Another runner my wife knows covered the same distance as the Two Oceans UltraMarathon (56km) in their garden. Incredibly, yesterday I heard of somebody doing a garden ‘Comrades’ – South Africa’s most famous competitive run, covering the 90km between Durban and Pietermaritzburg – in one day.

I’m not quite in that league. But as I adjusted my mindset to the circularity of lockdown running, I’ve gradually upped my game, via 3km and 5km, to a maximum daily distance of 8km. Indeed, 14 days into lockdown I’ve long surpassed the original goal of a Mzansi Lockdown Virtual Marathon, having run a total of 56km, admittedly at a pace that would be embarrassing under most other circumstances.

For most South Africans, the burning question now is whether the lockdown will be extended, for how long and under what terms, or whether it will be fully or partially lifted. The signals are mixed. Mercifully, our documented rate of infection in the first fortnight of lockdown is considerably lower than predicted, though it is unclear to what extent this simply reflect low testing rates.
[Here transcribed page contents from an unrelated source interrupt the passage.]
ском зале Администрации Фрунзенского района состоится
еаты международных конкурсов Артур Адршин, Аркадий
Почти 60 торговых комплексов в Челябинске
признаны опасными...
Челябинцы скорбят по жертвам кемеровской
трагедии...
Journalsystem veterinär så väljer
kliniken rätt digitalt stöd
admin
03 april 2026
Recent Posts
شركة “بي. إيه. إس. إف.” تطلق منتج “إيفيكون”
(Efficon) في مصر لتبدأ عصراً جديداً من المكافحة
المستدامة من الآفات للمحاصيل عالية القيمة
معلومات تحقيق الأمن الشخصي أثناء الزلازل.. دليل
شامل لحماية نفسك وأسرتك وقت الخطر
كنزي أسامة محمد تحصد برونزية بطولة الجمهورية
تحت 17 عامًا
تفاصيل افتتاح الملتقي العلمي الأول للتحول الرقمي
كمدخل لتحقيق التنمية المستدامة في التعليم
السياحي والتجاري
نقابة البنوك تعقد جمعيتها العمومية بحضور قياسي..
Equally, the potential economic and social impact of an ongoing lockdown and associated job losses is mind-boggling, and South Africa more than most countries lacks the resources to absorb this.
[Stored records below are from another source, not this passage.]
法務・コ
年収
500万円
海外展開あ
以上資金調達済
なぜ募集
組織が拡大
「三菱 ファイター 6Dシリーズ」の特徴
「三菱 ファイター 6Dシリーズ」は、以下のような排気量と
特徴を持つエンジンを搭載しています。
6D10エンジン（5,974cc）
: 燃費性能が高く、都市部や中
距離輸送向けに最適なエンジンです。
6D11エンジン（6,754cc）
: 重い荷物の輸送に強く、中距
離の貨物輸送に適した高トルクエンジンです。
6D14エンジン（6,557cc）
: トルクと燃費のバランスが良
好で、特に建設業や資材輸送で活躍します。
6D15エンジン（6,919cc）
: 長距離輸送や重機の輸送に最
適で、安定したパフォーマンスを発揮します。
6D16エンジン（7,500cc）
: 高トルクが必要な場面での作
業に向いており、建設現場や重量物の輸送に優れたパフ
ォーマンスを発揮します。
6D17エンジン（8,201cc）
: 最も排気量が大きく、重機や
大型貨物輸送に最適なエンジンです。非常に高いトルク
The future feels very uncertain, but whether we can take back to the road in the coming weeks, or it’s an ongoing regime of lockdown loops, I’ll still be running to keep up my sprits in this strange and scary time.


Shortly after this article was written, lockdown in South Africa was extended by another 14 days, and one runner we know took lockdown garden running to its circular extreme, completing an incredible 100 miles (161km) in his garden over 24 hours!